■ TASK ■
Starting at the top of the records below, write out each line exactly as it stands, stopping after the line with "Option C is"; exclude the pictures.

■ SOURCE DATA ■

.....

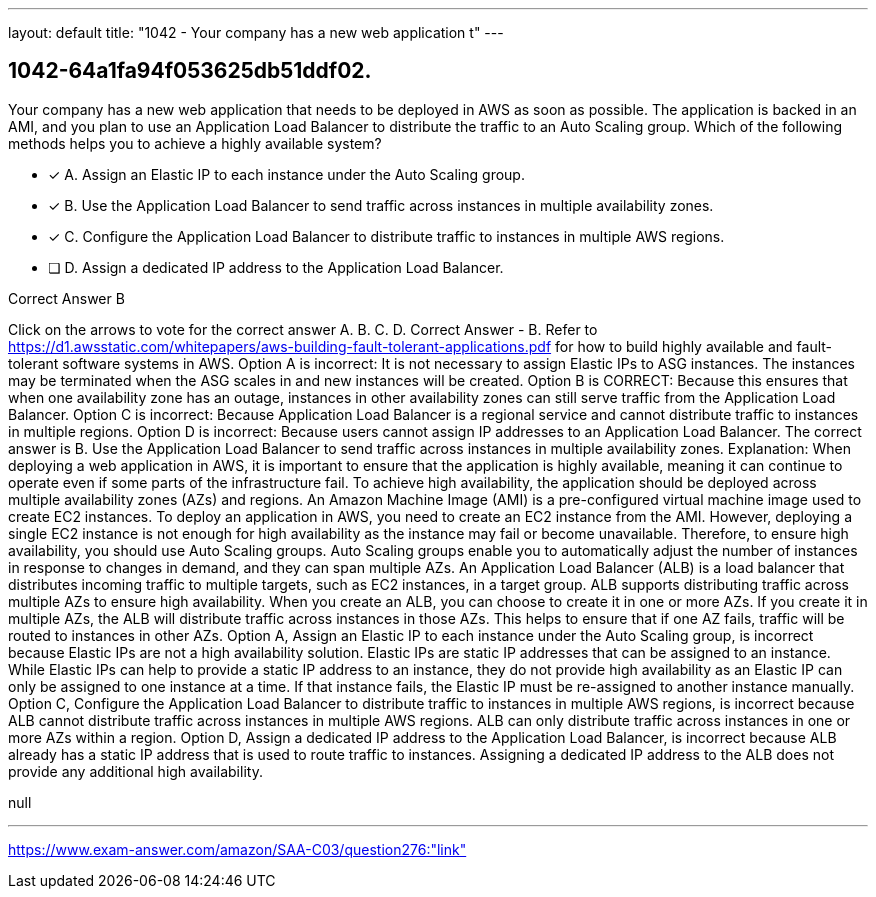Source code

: ---
layout: default 
title: "1042 - Your company has a new web application t"
---


[.question]
== 1042-64a1fa94f053625db51ddf02.


****

[.query]
--
Your company has a new web application that needs to be deployed in AWS as soon as possible.
The application is backed in an AMI, and you plan to use an Application Load Balancer to distribute the traffic to an Auto Scaling group.
Which of the following methods helps you to achieve a highly available system?


--

[.list]
--
* [*] A. Assign an Elastic IP to each instance under the Auto Scaling group.
* [*] B. Use the Application Load Balancer to send traffic across instances in multiple availability zones.
* [*] C. Configure the Application Load Balancer to distribute traffic to instances in multiple AWS regions.
* [ ] D. Assign a dedicated IP address to the Application Load Balancer.

--
****

[.answer]
Correct Answer  B

[.explanation]
--
Click on the arrows to vote for the correct answer
A.
B.
C.
D.
Correct Answer - B.
Refer to https://d1.awsstatic.com/whitepapers/aws-building-fault-tolerant-applications.pdf for how to build highly available and fault-tolerant software systems in AWS.
Option A is incorrect: It is not necessary to assign Elastic IPs to ASG instances.
The instances may be terminated when the ASG scales in and new instances will be created.
Option B is CORRECT: Because this ensures that when one availability zone has an outage, instances in other availability zones can still serve traffic from the Application Load Balancer.
Option C is incorrect: Because Application Load Balancer is a regional service and cannot distribute traffic to instances in multiple regions.
Option D is incorrect: Because users cannot assign IP addresses to an Application Load Balancer.
The correct answer is B. Use the Application Load Balancer to send traffic across instances in multiple availability zones.
Explanation:
When deploying a web application in AWS, it is important to ensure that the application is highly available, meaning it can continue to operate even if some parts of the infrastructure fail. To achieve high availability, the application should be deployed across multiple availability zones (AZs) and regions.
An Amazon Machine Image (AMI) is a pre-configured virtual machine image used to create EC2 instances. To deploy an application in AWS, you need to create an EC2 instance from the AMI. However, deploying a single EC2 instance is not enough for high availability as the instance may fail or become unavailable. Therefore, to ensure high availability, you should use Auto Scaling groups. Auto Scaling groups enable you to automatically adjust the number of instances in response to changes in demand, and they can span multiple AZs.
An Application Load Balancer (ALB) is a load balancer that distributes incoming traffic to multiple targets, such as EC2 instances, in a target group. ALB supports distributing traffic across multiple AZs to ensure high availability. When you create an ALB, you can choose to create it in one or more AZs. If you create it in multiple AZs, the ALB will distribute traffic across instances in those AZs. This helps to ensure that if one AZ fails, traffic will be routed to instances in other AZs.
Option A, Assign an Elastic IP to each instance under the Auto Scaling group, is incorrect because Elastic IPs are not a high availability solution. Elastic IPs are static IP addresses that can be assigned to an instance. While Elastic IPs can help to provide a static IP address to an instance, they do not provide high availability as an Elastic IP can only be assigned to one instance at a time. If that instance fails, the Elastic IP must be re-assigned to another instance manually.
Option C, Configure the Application Load Balancer to distribute traffic to instances in multiple AWS regions, is incorrect because ALB cannot distribute traffic across instances in multiple AWS regions. ALB can only distribute traffic across instances in one or more AZs within a region.
Option D, Assign a dedicated IP address to the Application Load Balancer, is incorrect because ALB already has a static IP address that is used to route traffic to instances. Assigning a dedicated IP address to the ALB does not provide any additional high availability.
--

[.ka]
null

'''



https://www.exam-answer.com/amazon/SAA-C03/question276:"link"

.....

■ RESPONSE ■
Source code

: ---
layout: default 
title: "1042 - Your company has a new web application t"
---


[.question]
== 1042-64a1fa94f053625db51ddf02.


****

[.query]
--
Your company has a new web application that needs to be deployed in AWS as soon as possible.
The application is backed in an AMI, and you plan to use an Application Load Balancer to distribute the traffic to an Auto Scaling group.
Which of the following methods helps you to achieve a highly available system?


--

[.list]
--
* [*] A. Assign an Elastic IP to each instance under the Auto Scaling group.
* [*] B. Use the Application Load Balancer to send traffic across instances in multiple availability zones.
* [*] C. Configure the Application Load Balancer to distribute traffic to instances in multiple AWS regions.
* [ ] D. Assign a dedicated IP address to the Application Load Balancer.

--
****

[.answer]
Correct Answer  B

[.explanation]
--
Click on the arrows to vote for the correct answer
A.
B.
C.
D.
Correct Answer - B.
Refer to https://d1.awsstatic.com/whitepapers/aws-building-fault-tolerant-applications.pdf for how to build highly available and fault-tolerant software systems in AWS.
Option A is incorrect: It is not necessary to assign Elastic IPs to ASG instances.
The instances may be terminated when the ASG scales in and new instances will be created.
Option B is CORRECT: Because this ensures that when one availability zone has an outage, instances in other availability zones can still serve traffic from the Application Load Balancer.
Option C is incorrect: Because Application Load Balancer is a regional service and cannot distribute traffic to instances in multiple regions.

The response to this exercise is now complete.